Erosion in people’s beliefs in nature worship, religion and social values are posing a threat to the sacred forests (Devara Kadu), that are conserved patches of forests that lay undisturbed, according to experts.

“Religion played a very important role in traditional and informal conservation. An elephant symbolises Ganesha while some types of trees are considered sacred. Fear of Gods and social taboos prevented people from harvesting resources from these sacred forests though there are no physical borders. Change in social and religious values are now posing a danger to these sacred forests,” says Prof C G Kushalappa of the College of Forestry in Ponnampet, Kodagu district. 

There are 1,214 sacred groves covering 2,550 hectares in Kodagu alone. “People were afraid to go in, harvest resources, cut trees or live in sacred forests because of their fear of forest deities and beliefs in nature worship. This protected the plants, trees, small animals and therefore, led to conservation of the ecosystem. Currently, due to pressures on land and decrease in religious values, these forests are being encroached or taken over. People in Kodagu are fighting to protect the groves,” Kushalappa adds.

India has the highest concentration of sacred forests in the world. Estimates suggest that there might be between 1-1.5 lakh sacred forests around the country.

Ecologist Smitha Krishnan, who has worked on sacred groves in Kodagu, and is with the Swiss Federal Institute of Technology at Zurich, Switzerland, says, “Sacred groves that are relatively undisturbed are a haven for bees. In addition to the wild rock bees, we also find feral colonies of honey bees (Apis cerana indica) and have recorded more than 70 species of solitary bees. Sacred forests are also home to a wide diversity of trees, some of which are endangered and endemic. Although sacred forests are often very small fragments of forests, they play an important role in conserving biodiversity.”
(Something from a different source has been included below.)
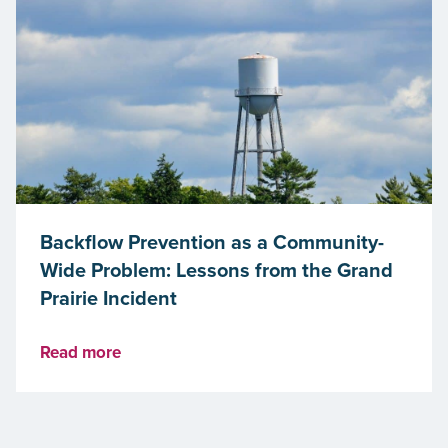
Backflow Prevention as a Community-
Wide Problem: Lessons from the Grand
Prairie Incident
Read more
Noted ecologist Madhav Gadgil writes, “Such a traditional system of refugia in India was the network of sacred groves, ponds and pools in the courses of rivers and streams. These were patches of land or water, which were dedicated to some deity and were kept free of all exploitation. Where the network of sacred groves has remained intact till recent times, as in the Dakshina Kannada district, they formed islands of climax vegetation at densities of 2 to 3 per sq km. This must have been a very effective way of preserving tropical biological diversity, for we are still discovering new species of plant, species which have disappeared from everywhere else, in these sacred groves.”

The big debate is whether many small patches of forests or a large single forest is ideal for conserving biodiversity, feels Dr Kushalappa.